Radiative forcing primarily comes from the greenhouse effect; negative feedback primarily comes from the warmer Earth radiating more, but positive feedback (primarily from clouds, reduced albedo, and water vapor) only partially offsets the additional radiation. The net radiative forcing is positive, leading to global warming.

27
Q

What is a climate tipping point?

A

A transition when Earth’s climate system abruptly moves between relatively stable states.

Example: possible runaway methane emissions from melting permafrost. Gov 101 uses “tipping point” more generically.

28
Q

What is an extreme weather event?

A

A weather event that is rare at a particular place and time of year.

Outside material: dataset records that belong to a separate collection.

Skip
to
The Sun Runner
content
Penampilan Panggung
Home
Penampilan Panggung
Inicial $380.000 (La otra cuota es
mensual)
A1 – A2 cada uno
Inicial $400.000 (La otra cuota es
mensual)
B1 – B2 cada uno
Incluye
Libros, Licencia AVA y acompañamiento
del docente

Example: the 40” rainfall in Houston, TX, USA, from Hurricane Harvey in 2017. The generic term “extreme event” sees different usages in different fields.

29
Q

What is an extreme climate event?

A

The occurrence of pattern of extreme weather persisting for some time, e.g., over a season, especially if it yields an average or total that is itself extreme (e.g., drought or heavy rainfall over a season).

Example: the extraordinarily hot summer of 2023.

30
Q

What is a climate model?

A

A numerical representation of the climate system based on the physical, chemical, and biological properties of its components; their interactions and feedback processes; and accounting for some of its known properties.

Examples include Atmosphere Ocean General Circulation Models and more complex Earth System Models.

31
Q

What is a representative concentration pathway (RCP)?

A

A scenario that includes time series of emissions and concentrations of the full suite of greenhouse gases (GHGs), aerosols, and chemically active gases as well as land use/land cover.

Examples include the high emissions Scenario (RCP 8.5) and the low-emissions scenario (RCP 2.6), where the number is the estimated radiative forcing in Watts per square meter in 2100.

32
Q

What are shared socioeconomic pathways (SSPs)?

A

A collection of pathways that describe alternative futures of socio-economic development in the absence of climate policy intervention.

The combination of SSPs that describe societal evolution in the absence of climate policies with policy-impacted RCPs provides a framework for evaluating climate impacts and policy choices.

33
Q

What is climate mitigation?

A

Human intervention to reduce the sources or enhance the sinks of greenhouse gases.

The term “mitigation” can carry different meanings in different contexts. In the climate arena, it is “managing the unmangeable.” In others, it refers to actions taken to reduce hazard risk.

34
Q

What is climate adaptation?

A

The process of adjustment to actual or expected climate and its effects.

In the climate arena, adaptation is “managing the unavoidable.”

35
Q

What is a science deficit model?

A

The idea that the target audience has gaps in their knowledge of science, and that outreach and teaching can fill in these gaps.

Increasing science literacy doesn’t alter judgments people form because of their underlying value sytems. Climate communication must reach out to people “where they live.”

36
Q

What is SMART?

A

An acronym for Specific, Measurable, Achievable, Realistic, and Timely used to help guide goal-setting.

Adopting specific well-considered goals with associated metrics increases the likelihood of achieving the intended outcomes. In climate communication, “A” can stand for “audience-focused.”

37
Q

Define confirmation bias

A

The tendency to process information by looking for, or interpreting, information that is consistent with one’s existing beliefs.

Confirmation bias can manifest in people selecting examples that reinforce their perspective, e.g., for or against perceiving global warming as human-caused.